▶ _Task objective_
Convert the lines of the rows below into a JSON list of strings, one string per line, leaving out blank lines and the pictures.

▶ _Items_
-*-*-

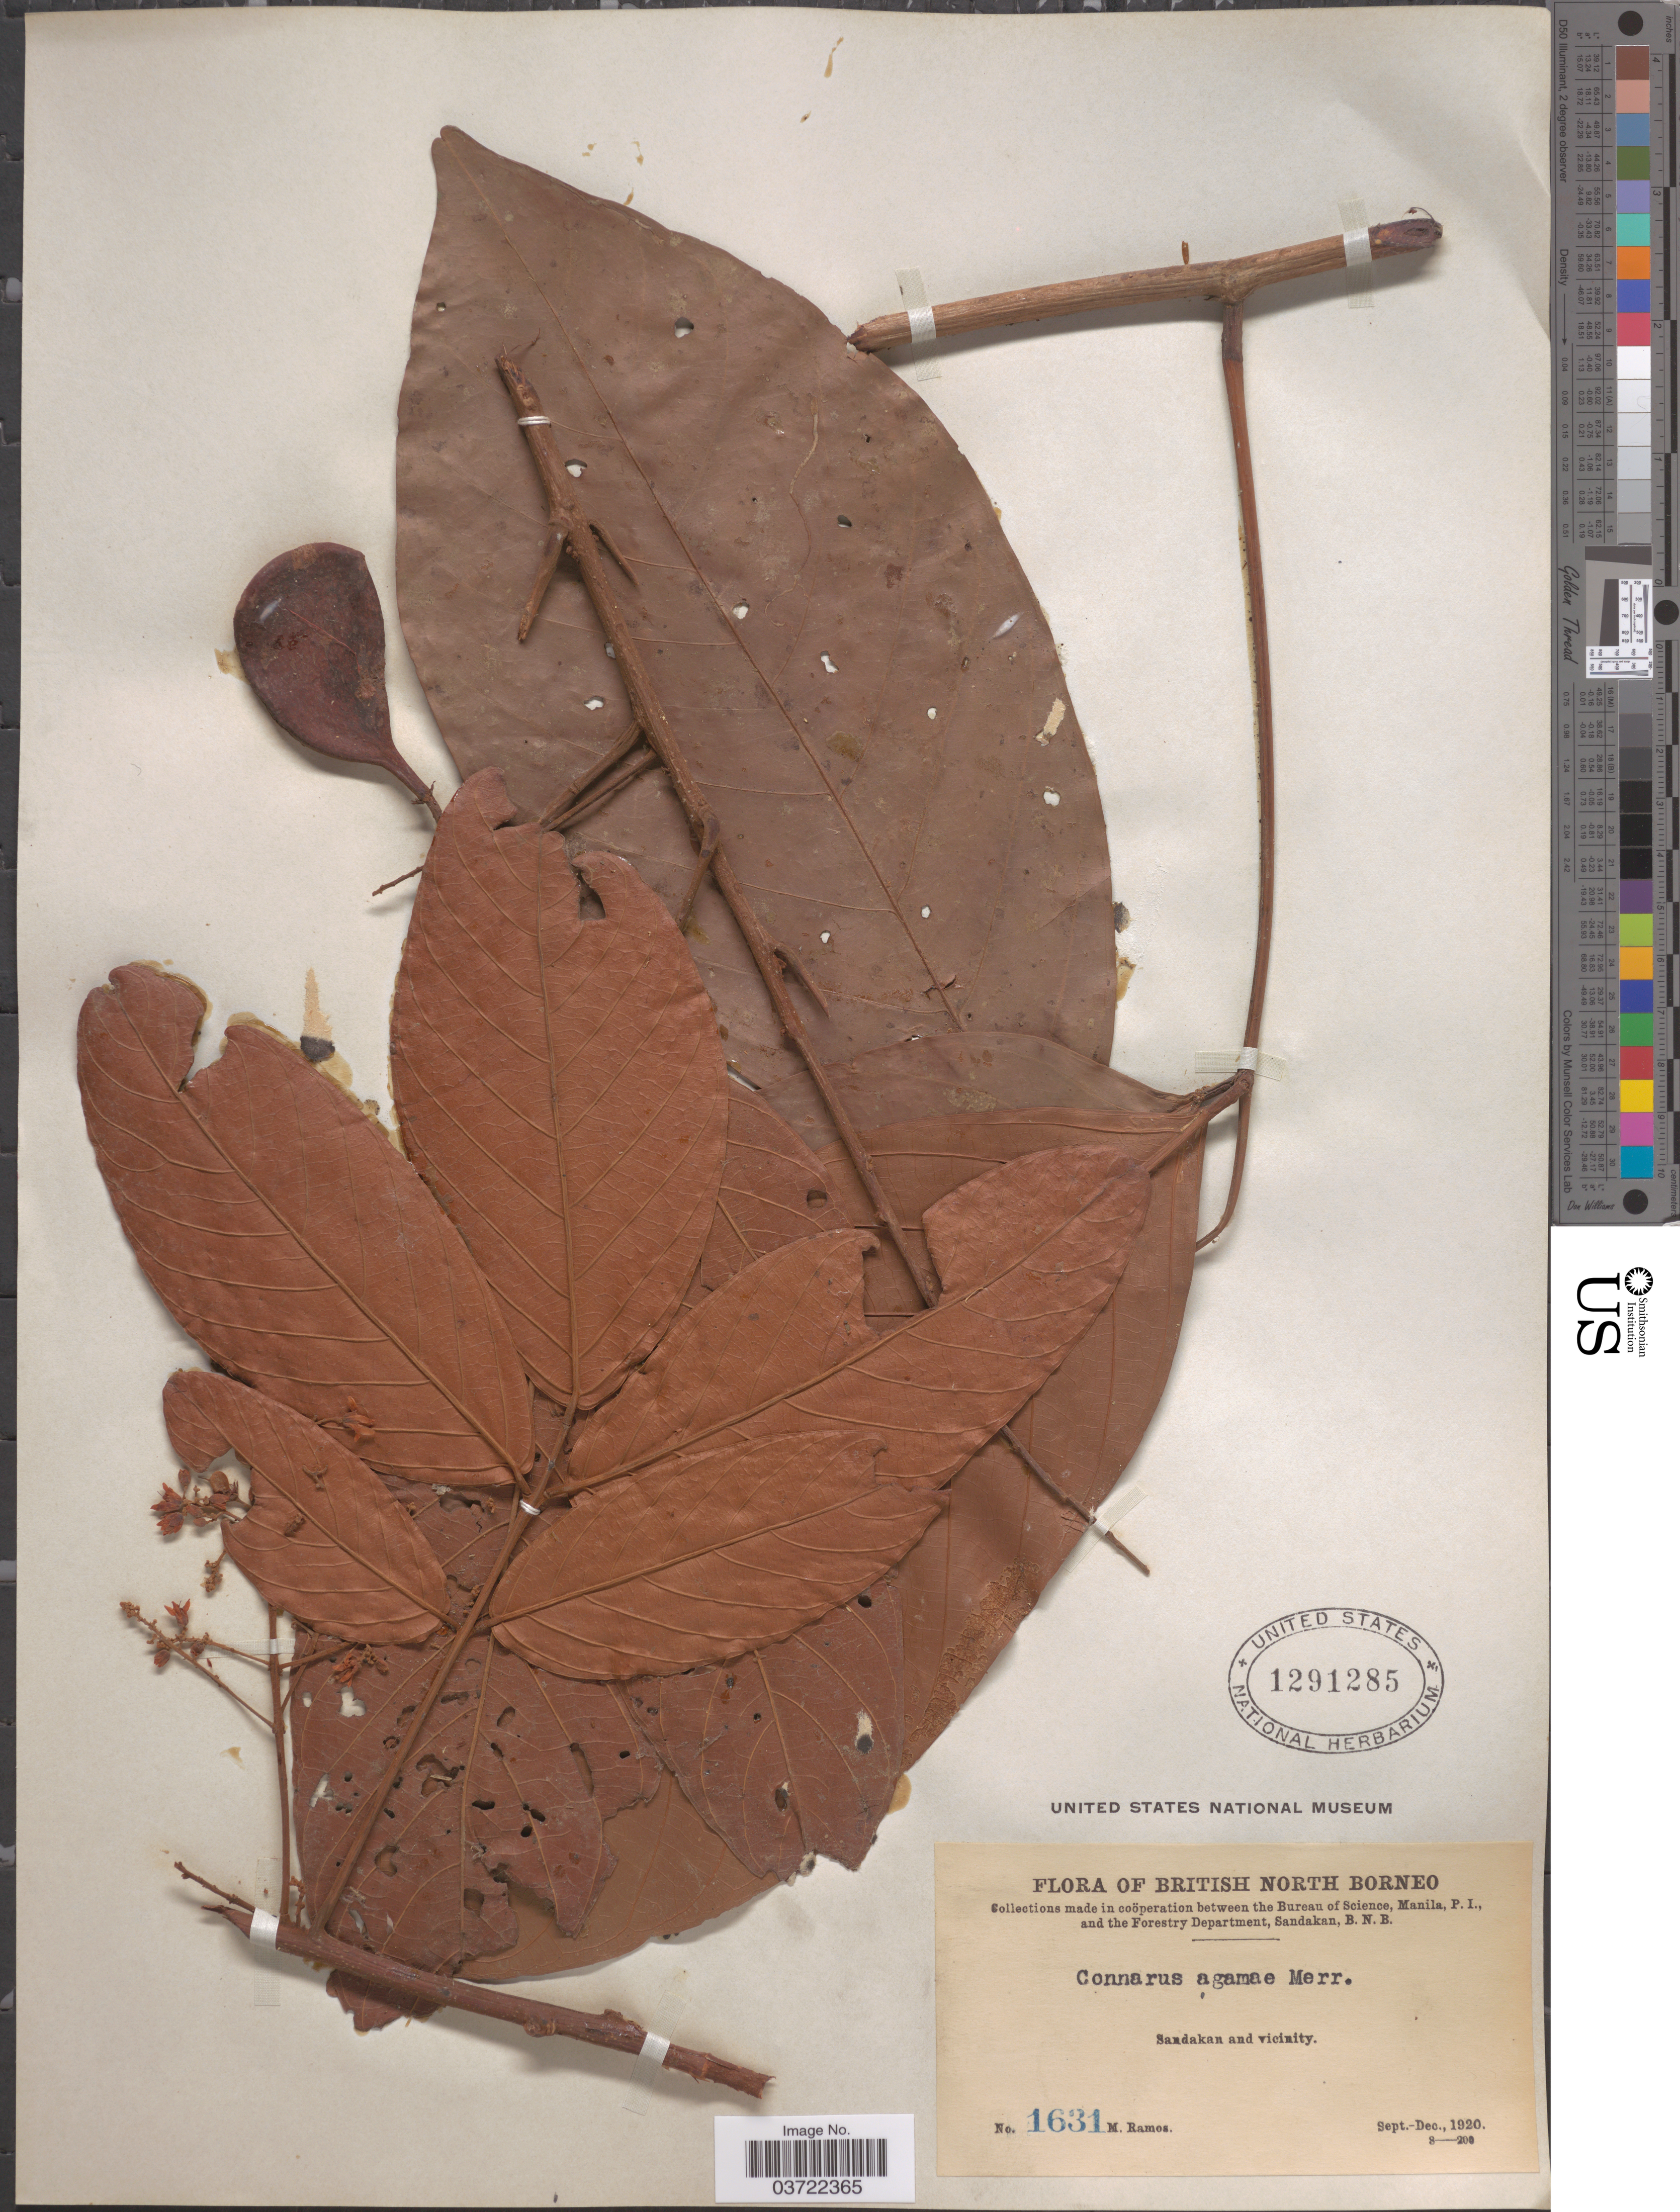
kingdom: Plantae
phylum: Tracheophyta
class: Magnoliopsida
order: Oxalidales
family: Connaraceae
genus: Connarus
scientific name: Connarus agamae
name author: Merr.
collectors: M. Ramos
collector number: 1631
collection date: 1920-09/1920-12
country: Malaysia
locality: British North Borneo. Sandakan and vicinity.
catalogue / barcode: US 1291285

-*-*-

▶ _The completed task_
[
  "kingdom: Plantae",
  "phylum: Tracheophyta",
  "class: Magnoliopsida",
  "order: Oxalidales",
  "family: Connaraceae",
  "genus: Connarus",
  "scientific name: Connarus agamae",
  "name author: Merr.",
  "collectors: M. Ramos",
  "collector number: 1631",
  "collection date: 1920-09/1920-12",
  "country: Malaysia",
  "locality: British North Borneo. Sandakan and vicinity.",
  "catalogue / barcode: US 1291285"
]